* Task prompt *
Wherever "laptop" turns up in the entries, copy out the line that holds it.

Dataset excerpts
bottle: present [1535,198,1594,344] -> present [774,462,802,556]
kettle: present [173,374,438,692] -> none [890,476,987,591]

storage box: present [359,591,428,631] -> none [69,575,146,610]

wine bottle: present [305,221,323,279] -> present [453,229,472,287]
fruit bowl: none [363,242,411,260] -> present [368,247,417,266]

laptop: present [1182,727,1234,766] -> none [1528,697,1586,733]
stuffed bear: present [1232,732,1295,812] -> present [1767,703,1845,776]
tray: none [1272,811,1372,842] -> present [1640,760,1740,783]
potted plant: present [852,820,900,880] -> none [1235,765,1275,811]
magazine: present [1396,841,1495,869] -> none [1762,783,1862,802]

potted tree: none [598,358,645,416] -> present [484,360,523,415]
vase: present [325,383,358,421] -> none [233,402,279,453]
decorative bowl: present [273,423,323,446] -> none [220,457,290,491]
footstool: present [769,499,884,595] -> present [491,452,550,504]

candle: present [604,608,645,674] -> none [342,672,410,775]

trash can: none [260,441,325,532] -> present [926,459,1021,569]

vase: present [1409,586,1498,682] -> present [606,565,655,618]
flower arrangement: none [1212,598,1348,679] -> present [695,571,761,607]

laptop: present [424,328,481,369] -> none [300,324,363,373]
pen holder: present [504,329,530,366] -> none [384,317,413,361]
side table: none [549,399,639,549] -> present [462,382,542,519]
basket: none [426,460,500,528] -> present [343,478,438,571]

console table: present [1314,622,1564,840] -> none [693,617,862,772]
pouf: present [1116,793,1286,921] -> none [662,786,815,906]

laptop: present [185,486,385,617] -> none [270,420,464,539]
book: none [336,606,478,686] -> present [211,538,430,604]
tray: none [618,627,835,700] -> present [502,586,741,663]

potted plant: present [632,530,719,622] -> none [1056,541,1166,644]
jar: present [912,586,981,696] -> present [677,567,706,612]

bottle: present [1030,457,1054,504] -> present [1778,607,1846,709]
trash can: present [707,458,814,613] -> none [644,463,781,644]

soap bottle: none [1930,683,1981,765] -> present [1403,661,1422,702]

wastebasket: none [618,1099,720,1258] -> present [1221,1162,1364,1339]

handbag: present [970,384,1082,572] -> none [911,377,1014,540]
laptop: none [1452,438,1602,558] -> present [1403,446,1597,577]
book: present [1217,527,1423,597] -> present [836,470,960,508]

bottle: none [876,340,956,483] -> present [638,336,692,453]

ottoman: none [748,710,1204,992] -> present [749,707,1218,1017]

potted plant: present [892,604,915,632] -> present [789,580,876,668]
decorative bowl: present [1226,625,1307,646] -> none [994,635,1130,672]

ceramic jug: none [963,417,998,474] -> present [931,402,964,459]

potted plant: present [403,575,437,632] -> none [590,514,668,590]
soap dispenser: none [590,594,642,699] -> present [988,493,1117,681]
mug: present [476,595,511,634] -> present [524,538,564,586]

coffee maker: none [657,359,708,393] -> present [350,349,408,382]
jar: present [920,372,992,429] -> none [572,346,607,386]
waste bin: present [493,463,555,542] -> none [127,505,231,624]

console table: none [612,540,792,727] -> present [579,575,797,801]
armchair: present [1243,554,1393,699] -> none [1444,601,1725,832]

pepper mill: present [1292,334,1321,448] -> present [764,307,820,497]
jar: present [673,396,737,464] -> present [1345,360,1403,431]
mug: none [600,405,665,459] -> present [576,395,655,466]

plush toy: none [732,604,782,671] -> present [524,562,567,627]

* Solution below *
laptop: present [1182,727,1234,766] -> none [1528,697,1586,733]
laptop: present [424,328,481,369] -> none [300,324,363,373]
laptop: present [185,486,385,617] -> none [270,420,464,539]
laptop: none [1452,438,1602,558] -> present [1403,446,1597,577]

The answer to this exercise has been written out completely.